• Directions
Please retype the entries that follow exactly as they are, leaving the images behind.

• Extracted information
»»

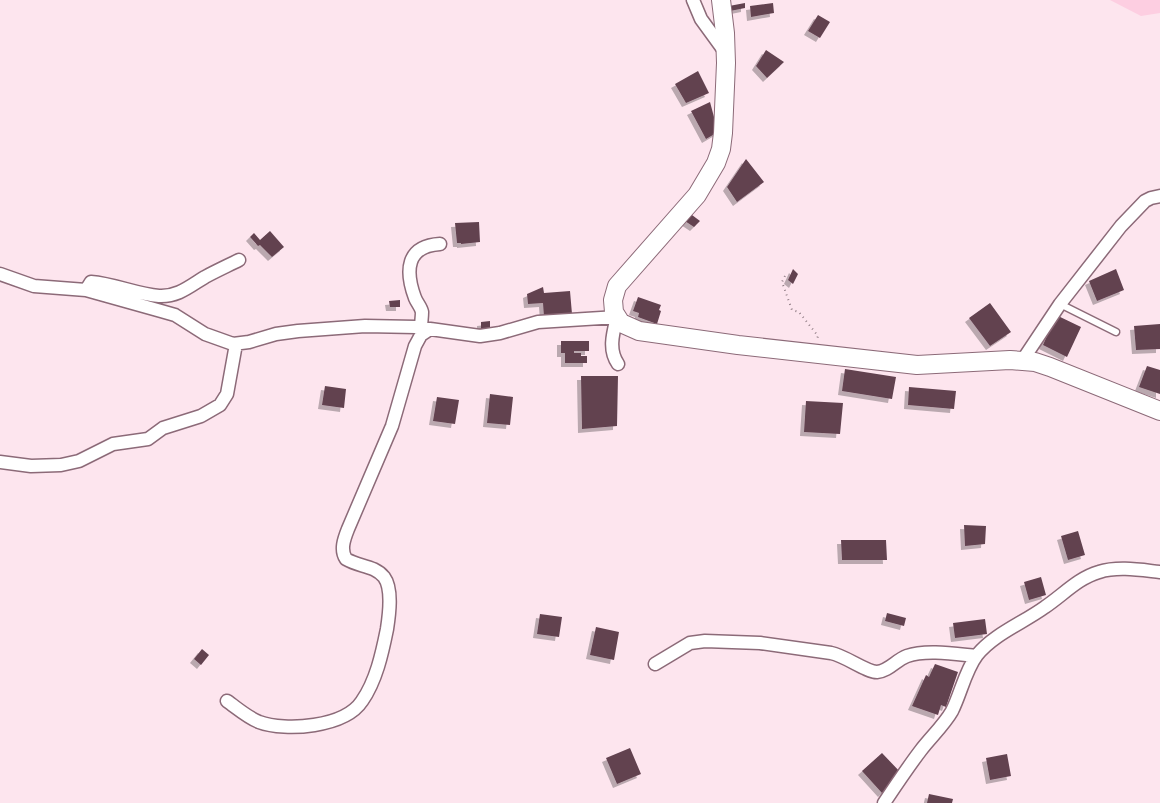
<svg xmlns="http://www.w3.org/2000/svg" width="1160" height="803" font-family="Merriweather,serif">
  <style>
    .green { fill: #fdcee1 }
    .building { fill: #624250; filter: url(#shadow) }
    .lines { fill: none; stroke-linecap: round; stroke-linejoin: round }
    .lane-casing { stroke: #8c6a78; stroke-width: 9 }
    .street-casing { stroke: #8c6a78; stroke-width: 15 }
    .secondary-casing { stroke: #8c6a78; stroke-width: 20 }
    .path { stroke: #907d85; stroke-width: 2; stroke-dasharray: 1 4; stroke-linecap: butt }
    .lane { stroke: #fff; stroke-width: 6 }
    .street { stroke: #fff; stroke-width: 12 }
    .secondary { stroke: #fff; stroke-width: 18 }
  </style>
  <defs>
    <filter id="shadow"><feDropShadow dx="-4" dy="4" stdDeviation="0" flood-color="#0004"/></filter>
  </defs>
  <rect width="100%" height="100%" fill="#fde5ee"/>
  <path class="green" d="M1110,0H1160V13L1141,16Z"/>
  <path class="building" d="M745,3V8L730,11L729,6Z
    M773,3L774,13L751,17L750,6Z
    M818,15L830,22L820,38L808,31Z
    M766,50L784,62L767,78L756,66Z
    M698,71L709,93L686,103L675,84Z
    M710,102L718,132L706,139L691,111Z
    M746,159L764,182L737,202L727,187Z
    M692,215L700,221L694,227L685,221Z
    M479,222L480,242L461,244V243H457L455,223Z
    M270,231L284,247L272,257L260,245L258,246L250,237L254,233L260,240Z
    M793,269L798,274L793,284L788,280Z
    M1116,269L1124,290L1097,301L1089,281Z
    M543,287L544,293L570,291L572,314L544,317L543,303L528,304L527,294Z
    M638,297L661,305L659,310L661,311L657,324L638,317L639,313L633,311Z
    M400,300V307H390L389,301Z
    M990,303L1011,332L990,346L969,318Z
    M1056,315L1081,327L1067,357L1043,345Z
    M490,321V329H481V322Z
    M1160,324V349L1136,350L1134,326Z
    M561,341H589V351H574V353H581V356H587V363H565V353H561Z
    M1147,366L1160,370V394L1139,387Z
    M845,369L896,377L892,399L842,391Z
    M581,376H618L617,426L582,429Z
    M325,386L346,389L344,408L322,405Z
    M909,387L956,391L954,409L908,405Z
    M490,394L513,397L510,425L487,423Z
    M437,397L459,400L455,424L433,421Z
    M806,401L843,403L840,434L804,432Z
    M964,525L986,526L985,544L965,546Z
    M1078,531L1085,555L1068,560L1061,536Z
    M841,540H886L887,560H842Z
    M1041,577L1046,595L1029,600L1024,582Z
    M887,613L906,618L904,626L885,621Z
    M540,614L562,617L559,637L537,634Z
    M985,619L987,634L955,638L953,623Z
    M596,627L619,632L614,660L590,655Z
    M202,649L209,655L201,665L194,659Z
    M935,664L958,672L946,707L941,705L938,715L912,706L926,675L929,677Z
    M630,748L641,774L617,784L606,758Z
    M882,753L902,774L882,793L862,771Z
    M1007,754L1011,776L990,780L986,758Z
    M929,794L953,799L952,803H927Z"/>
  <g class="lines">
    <g class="lane-casing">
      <path id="lane" d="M1060,304L1116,332"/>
    </g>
    <g class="street-casing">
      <path id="street" d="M693,0L701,19L725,52
        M0,274L34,286L86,290L161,311L175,315L205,334L233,344L249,342L276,334L298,331L365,326L416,327L480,336L500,333L538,322L617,317C613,333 608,350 618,364
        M86,290L91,282C115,284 136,294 159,296C178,297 190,286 205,277C216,271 227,266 239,260
        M421,328C421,323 422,317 422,312C421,307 417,303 415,298C405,271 406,246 440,244
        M1022,361L1060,304L1121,226L1145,201L1151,198L1160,196
        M0,462L31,466L61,465L79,461L113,444L148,439L163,428L201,416L220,405L227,394L236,344
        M655,664L690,643L705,641L760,643L831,653C846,656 866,672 877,672C889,671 896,660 907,656C926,649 956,654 976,656
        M227,701C237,708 247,717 259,722C286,732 345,727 362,701C376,681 382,654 387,629C389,616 393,589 384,577C374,565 359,567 346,559C340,550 344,539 348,529L392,426L415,346L421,335L430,329
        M884,803C896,785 908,767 921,750C931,737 944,725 952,711C961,693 965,671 977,655C994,634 1023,623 1045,607C1063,595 1078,578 1099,572C1118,566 1141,570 1160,572"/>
    </g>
    <g class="secondary-casing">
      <path id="secondary" d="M721,0L725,33L726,63L723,133L721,149L716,163L697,195L617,286L613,300L614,312L621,323L639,331L738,345L917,365L1010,360L1035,362L1050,367L1160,411"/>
    </g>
    <path class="path" d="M785,276L782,282L792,310L799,312L818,336L817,339"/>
    <use href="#lane" class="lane"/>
    <use href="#street" class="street"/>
    <use href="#secondary" class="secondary"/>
  </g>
</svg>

««

• Answer to this task
<svg xmlns="http://www.w3.org/2000/svg" width="1160" height="803" font-family="Merriweather,serif">
  <style>
    .green { fill: #fdcee1 }
    .building { fill: #624250; filter: url(#shadow) }
    .lines { fill: none; stroke-linecap: round; stroke-linejoin: round }
    .lane-casing { stroke: #8c6a78; stroke-width: 9 }
    .street-casing { stroke: #8c6a78; stroke-width: 15 }
    .secondary-casing { stroke: #8c6a78; stroke-width: 20 }
    .path { stroke: #907d85; stroke-width: 2; stroke-dasharray: 1 4; stroke-linecap: butt }
    .lane { stroke: #fff; stroke-width: 6 }
    .street { stroke: #fff; stroke-width: 12 }
    .secondary { stroke: #fff; stroke-width: 18 }
  </style>
  <defs>
    <filter id="shadow"><feDropShadow dx="-4" dy="4" stdDeviation="0" flood-color="#0004"/></filter>
  </defs>
  <rect width="100%" height="100%" fill="#fde5ee"/>
  <path class="green" d="M1110,0H1160V13L1141,16Z"/>
  <path class="building" d="M745,3V8L730,11L729,6Z
    M773,3L774,13L751,17L750,6Z
    M818,15L830,22L820,38L808,31Z
    M766,50L784,62L767,78L756,66Z
    M698,71L709,93L686,103L675,84Z
    M710,102L718,132L706,139L691,111Z
    M746,159L764,182L737,202L727,187Z
    M692,215L700,221L694,227L685,221Z
    M479,222L480,242L461,244V243H457L455,223Z
    M270,231L284,247L272,257L260,245L258,246L250,237L254,233L260,240Z
    M793,269L798,274L793,284L788,280Z
    M1116,269L1124,290L1097,301L1089,281Z
    M543,287L544,293L570,291L572,314L544,317L543,303L528,304L527,294Z
    M638,297L661,305L659,310L661,311L657,324L638,317L639,313L633,311Z
    M400,300V307H390L389,301Z
    M990,303L1011,332L990,346L969,318Z
    M1056,315L1081,327L1067,357L1043,345Z
    M490,321V329H481V322Z
    M1160,324V349L1136,350L1134,326Z
    M561,341H589V351H574V353H581V356H587V363H565V353H561Z
    M1147,366L1160,370V394L1139,387Z
    M845,369L896,377L892,399L842,391Z
    M581,376H618L617,426L582,429Z
    M325,386L346,389L344,408L322,405Z
    M909,387L956,391L954,409L908,405Z
    M490,394L513,397L510,425L487,423Z
    M437,397L459,400L455,424L433,421Z
    M806,401L843,403L840,434L804,432Z
    M964,525L986,526L985,544L965,546Z
    M1078,531L1085,555L1068,560L1061,536Z
    M841,540H886L887,560H842Z
    M1041,577L1046,595L1029,600L1024,582Z
    M887,613L906,618L904,626L885,621Z
    M540,614L562,617L559,637L537,634Z
    M985,619L987,634L955,638L953,623Z
    M596,627L619,632L614,660L590,655Z
    M202,649L209,655L201,665L194,659Z
    M935,664L958,672L946,707L941,705L938,715L912,706L926,675L929,677Z
    M630,748L641,774L617,784L606,758Z
    M882,753L902,774L882,793L862,771Z
    M1007,754L1011,776L990,780L986,758Z
    M929,794L953,799L952,803H927Z"/>
  <g class="lines">
    <g class="lane-casing">
      <path id="lane" d="M1060,304L1116,332"/>
    </g>
    <g class="street-casing">
      <path id="street" d="M693,0L701,19L725,52
        M0,274L34,286L86,290L161,311L175,315L205,334L233,344L249,342L276,334L298,331L365,326L416,327L480,336L500,333L538,322L617,317C613,333 608,350 618,364
        M86,290L91,282C115,284 136,294 159,296C178,297 190,286 205,277C216,271 227,266 239,260
        M421,328C421,323 422,317 422,312C421,307 417,303 415,298C405,271 406,246 440,244
        M1022,361L1060,304L1121,226L1145,201L1151,198L1160,196
        M0,462L31,466L61,465L79,461L113,444L148,439L163,428L201,416L220,405L227,394L236,344
        M655,664L690,643L705,641L760,643L831,653C846,656 866,672 877,672C889,671 896,660 907,656C926,649 956,654 976,656
        M227,701C237,708 247,717 259,722C286,732 345,727 362,701C376,681 382,654 387,629C389,616 393,589 384,577C374,565 359,567 346,559C340,550 344,539 348,529L392,426L415,346L421,335L430,329
        M884,803C896,785 908,767 921,750C931,737 944,725 952,711C961,693 965,671 977,655C994,634 1023,623 1045,607C1063,595 1078,578 1099,572C1118,566 1141,570 1160,572"/>
    </g>
    <g class="secondary-casing">
      <path id="secondary" d="M721,0L725,33L726,63L723,133L721,149L716,163L697,195L617,286L613,300L614,312L621,323L639,331L738,345L917,365L1010,360L1035,362L1050,367L1160,411"/>
    </g>
    <path class="path" d="M785,276L782,282L792,310L799,312L818,336L817,339"/>
    <use href="#lane" class="lane"/>
    <use href="#street" class="street"/>
    <use href="#secondary" class="secondary"/>
  </g>
</svg>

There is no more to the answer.